Proof of completion:
$ time pyth -cd 'u,peGsGQ' <<< '"1", "0"' 2>/dev/null | head -c1000000 > /dev/null
real 0m0.177s
user 0m0.140s
sys 0m0.038s
Proof of correctness:
Here is the series as internally generated. It is printed in concatenation by the program.
[0, 10, 010, 10010, 01010010, 1001001010010,...]
Compare to the following, printed in concatenation, which is simply the string added to the previous string on each step:
[0, 1, 0, 01, 010, 01001, 01001010, 0100101001001, ...]

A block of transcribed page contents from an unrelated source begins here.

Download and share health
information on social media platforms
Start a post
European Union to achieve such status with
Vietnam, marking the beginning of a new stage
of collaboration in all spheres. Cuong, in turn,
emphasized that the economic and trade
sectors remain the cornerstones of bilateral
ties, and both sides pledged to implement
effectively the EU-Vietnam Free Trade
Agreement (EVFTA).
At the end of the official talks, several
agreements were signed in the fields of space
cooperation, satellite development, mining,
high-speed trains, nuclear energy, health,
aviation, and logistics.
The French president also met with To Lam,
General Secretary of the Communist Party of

We want to prove these are equivalent.
Clearly, they are the same through the first few steps. Let's compare them after a bit:
010
010
10010
01001
01010010
01001010
1001001010010
0100101001001
We see that the pairs of strings are alternately of the forms:
01a 10b
a10 b01
Where a and b are arbitrary sequences on 0s and 1s. Let's continue the sequence for a bit, to prove is continues forever by induction:
01a 10b 10b01a 10b01a10b
a10 b01 a10b01 b01a10b01
2 steps later, it is of the correct form.
10b 01a 01a10b 01a10b01a
b01 a10 b01a10 a10b01a10
2 steps later, it is of the correct form.
So by induction, the strings always match once concatenated.
Haskell, 31 bytes
w#v=v++drop(length v)(v#(v++w))
This defines an infix function #
that takes two strings and returns an infinite string. Usage:
> let w#v=v++drop(length v)(v#(v++w)) in "11"#"000"
"000110000001100011000000110000...
If I query the millionth element of the sequence defined by "1" and "0", even the online interpreter prints the result in less than a second:
> let w#v=v++drop(length v)(v#(v++w)) in ("1"#"0") !! 1000000
'0'
Explanation
w#v= -- The result of w#v is
v++ -- v concatenated to
v#(v++w) -- the infinite word v#(v++w),
drop(length v) -- with the first v characters dropped.
Basically, we know that w#v == v#(v++w)
and w#v
begins with v
, and use these facts to define the result. Since Haskell is lazy, this "magically" just works.